House prices rose 0.5% over August after an increase of 0.7% in July, the Land Registry and the Office of National Statistics said on Tuesday, taking growth to 5.0% compared to the same month last year.
The average price of a property in the UK was £225,956.
Annual house price inflation increased from 4.5% in July, having hit a low of 3.7% in March.
Based on mortgage completions, the Land Registry measure of house price inflation lags many of the other measures but is still subject to major revisions, with July’s year-on-year increase revised down to 4.5% from a previously reported level of 5.0%.
Looking closer at regional levels of the UK, the largest annual growth was in the North West at 6.5%, followed by the South West, East of England and the East Midlands; all of which had a growth rate of 6.4% in the year to August.
The lowest annual growth was in London, where prices increased by 2.6% over the year in the 9th consecutive month where the growth in London house prices has remained below the UK average.
On the supply side, RICS reported that the new sales instructions net balance was at -1% for August 2017, compared with -11% in July 2017; this was the least negative reading since February 2016. RICS also reported that the new sales instructions net balance has turned progressively
House price growth should remain relatively weak over the fourth quarter and then rising a modest 2-3% in 2018, predicted Howard Archer, chief economic advisor to the EY ITEM Club.
He noted that annual house price inflation on both the Halifax and the Nationwide’s measures were both lower than the Land Registry.
The Halifax report showed house price growth at 4.0% in the three months to September, up from a four-year low of 2.1% in July.
Nationwide's reading slowed to 2.0% in September, the smallest increase since June 2013.
Archer said market activity has picked up from the lows seen around mid-2017 but is still hardly buoyant.
"The fundamentals for house buyers are likely to remain challenging over the coming months with consumers’ purchasing power continuing to be squeezed by inflation running higher than earnings growth. Additionally, housing market activity is likely to be hampered by fragile consumer confidence and a limited willingness to engage in major transactions," he said.
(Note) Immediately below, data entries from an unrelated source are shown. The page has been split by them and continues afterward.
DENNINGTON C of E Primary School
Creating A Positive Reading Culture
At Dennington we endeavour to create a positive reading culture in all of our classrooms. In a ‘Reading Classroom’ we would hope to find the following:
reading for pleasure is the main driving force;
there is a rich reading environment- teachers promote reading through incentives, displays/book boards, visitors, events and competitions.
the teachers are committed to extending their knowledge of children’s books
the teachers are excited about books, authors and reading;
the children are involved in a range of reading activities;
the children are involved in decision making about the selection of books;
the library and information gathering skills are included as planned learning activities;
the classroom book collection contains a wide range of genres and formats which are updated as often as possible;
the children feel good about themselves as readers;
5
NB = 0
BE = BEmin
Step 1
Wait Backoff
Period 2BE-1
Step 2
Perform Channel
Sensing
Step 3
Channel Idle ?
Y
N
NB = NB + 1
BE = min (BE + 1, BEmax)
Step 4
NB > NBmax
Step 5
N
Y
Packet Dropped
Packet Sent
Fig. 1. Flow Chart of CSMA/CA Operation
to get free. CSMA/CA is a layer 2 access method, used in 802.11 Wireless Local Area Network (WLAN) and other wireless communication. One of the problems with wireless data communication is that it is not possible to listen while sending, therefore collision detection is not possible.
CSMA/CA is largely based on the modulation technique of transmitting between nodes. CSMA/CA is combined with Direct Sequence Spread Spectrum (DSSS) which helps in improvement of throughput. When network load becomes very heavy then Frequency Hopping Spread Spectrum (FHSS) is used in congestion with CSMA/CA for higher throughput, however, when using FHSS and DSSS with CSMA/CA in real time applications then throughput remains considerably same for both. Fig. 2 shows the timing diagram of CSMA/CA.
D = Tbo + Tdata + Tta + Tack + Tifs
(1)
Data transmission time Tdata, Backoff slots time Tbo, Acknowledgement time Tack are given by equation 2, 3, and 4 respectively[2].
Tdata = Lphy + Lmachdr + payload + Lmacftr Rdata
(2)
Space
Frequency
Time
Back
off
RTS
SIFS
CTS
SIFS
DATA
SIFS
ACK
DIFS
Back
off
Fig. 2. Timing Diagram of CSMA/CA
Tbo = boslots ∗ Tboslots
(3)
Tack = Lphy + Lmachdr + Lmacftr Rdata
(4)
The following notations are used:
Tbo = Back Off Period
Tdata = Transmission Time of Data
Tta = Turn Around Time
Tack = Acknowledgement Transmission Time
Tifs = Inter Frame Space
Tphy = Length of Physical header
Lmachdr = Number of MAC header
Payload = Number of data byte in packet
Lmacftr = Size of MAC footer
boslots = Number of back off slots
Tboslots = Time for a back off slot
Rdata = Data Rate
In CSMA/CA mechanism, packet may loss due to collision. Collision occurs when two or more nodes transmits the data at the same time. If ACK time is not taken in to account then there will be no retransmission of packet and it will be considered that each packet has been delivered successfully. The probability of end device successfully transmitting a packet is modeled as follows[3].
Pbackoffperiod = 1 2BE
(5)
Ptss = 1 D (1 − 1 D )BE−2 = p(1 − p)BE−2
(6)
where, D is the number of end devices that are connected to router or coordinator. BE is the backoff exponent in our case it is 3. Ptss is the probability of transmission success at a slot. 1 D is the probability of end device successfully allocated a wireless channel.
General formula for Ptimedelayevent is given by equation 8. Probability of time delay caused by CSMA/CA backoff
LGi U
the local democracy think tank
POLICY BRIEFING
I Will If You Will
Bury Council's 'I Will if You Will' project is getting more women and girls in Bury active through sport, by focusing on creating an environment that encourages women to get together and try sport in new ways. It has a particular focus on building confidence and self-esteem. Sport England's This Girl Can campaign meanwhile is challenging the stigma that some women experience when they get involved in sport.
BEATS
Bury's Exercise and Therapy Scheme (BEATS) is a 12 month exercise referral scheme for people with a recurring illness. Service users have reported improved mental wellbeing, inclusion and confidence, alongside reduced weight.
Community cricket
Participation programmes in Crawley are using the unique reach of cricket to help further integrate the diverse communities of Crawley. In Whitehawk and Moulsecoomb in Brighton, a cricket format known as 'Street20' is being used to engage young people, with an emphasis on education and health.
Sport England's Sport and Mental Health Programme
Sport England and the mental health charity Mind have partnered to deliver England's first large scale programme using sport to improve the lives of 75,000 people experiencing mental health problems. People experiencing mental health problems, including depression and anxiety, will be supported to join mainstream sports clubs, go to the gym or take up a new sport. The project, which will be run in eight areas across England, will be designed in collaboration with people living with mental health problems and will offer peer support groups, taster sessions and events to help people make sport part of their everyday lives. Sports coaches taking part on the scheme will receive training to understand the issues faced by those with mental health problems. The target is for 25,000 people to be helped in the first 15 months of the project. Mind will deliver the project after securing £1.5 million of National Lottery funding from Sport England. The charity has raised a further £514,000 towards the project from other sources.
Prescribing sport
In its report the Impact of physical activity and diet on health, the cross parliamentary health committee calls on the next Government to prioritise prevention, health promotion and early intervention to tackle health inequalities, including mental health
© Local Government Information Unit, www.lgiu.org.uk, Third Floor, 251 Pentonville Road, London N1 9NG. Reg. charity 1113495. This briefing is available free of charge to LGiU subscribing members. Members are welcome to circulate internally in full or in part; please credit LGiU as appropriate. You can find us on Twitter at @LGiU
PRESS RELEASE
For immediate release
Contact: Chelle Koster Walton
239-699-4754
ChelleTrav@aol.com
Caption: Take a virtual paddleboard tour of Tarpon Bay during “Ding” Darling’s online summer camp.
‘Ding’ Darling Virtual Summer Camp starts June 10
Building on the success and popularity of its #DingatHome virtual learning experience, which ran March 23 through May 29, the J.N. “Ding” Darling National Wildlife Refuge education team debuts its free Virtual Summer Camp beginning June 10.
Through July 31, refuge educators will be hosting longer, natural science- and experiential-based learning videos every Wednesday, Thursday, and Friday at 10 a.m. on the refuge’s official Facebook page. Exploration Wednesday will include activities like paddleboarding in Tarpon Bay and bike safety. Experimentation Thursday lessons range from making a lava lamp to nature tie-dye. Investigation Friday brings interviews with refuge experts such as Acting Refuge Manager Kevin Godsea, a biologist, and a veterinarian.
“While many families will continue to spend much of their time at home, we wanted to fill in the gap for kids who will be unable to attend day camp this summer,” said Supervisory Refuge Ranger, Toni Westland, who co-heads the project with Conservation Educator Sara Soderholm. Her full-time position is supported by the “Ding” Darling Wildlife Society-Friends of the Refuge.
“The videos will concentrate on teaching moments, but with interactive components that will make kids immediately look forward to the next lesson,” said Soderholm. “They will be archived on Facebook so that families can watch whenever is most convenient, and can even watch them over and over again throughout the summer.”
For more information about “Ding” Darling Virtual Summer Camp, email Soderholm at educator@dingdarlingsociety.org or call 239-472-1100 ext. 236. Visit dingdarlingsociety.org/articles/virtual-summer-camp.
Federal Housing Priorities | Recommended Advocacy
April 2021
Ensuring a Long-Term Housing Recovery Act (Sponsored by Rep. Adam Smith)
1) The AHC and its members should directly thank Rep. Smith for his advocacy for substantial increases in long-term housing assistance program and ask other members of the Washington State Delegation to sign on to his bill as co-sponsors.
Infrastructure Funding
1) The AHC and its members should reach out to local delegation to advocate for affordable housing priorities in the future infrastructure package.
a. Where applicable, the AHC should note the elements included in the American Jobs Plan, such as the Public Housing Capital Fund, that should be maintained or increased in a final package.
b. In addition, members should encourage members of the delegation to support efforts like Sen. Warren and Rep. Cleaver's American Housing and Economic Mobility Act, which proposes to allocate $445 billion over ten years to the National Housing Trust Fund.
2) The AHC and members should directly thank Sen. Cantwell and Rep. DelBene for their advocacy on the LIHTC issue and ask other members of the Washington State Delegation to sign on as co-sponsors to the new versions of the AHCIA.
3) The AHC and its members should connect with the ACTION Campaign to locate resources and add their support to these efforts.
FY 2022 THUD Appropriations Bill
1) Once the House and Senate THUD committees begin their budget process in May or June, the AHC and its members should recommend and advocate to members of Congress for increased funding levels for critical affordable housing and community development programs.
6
“It is also very possible that potential house buyers will be concerned by a likely-looking BoE interest rate hike before the end of 2017. While any increase in interest rates would be small and mortgage rates would still be at historically very low levels, the fact that it would be the first rise in interest rates since 2007 could have a significant effect on housing market psychology. Having said that, the BoE has regularly stressed that interest rates will rise only gradually and to a limited extent."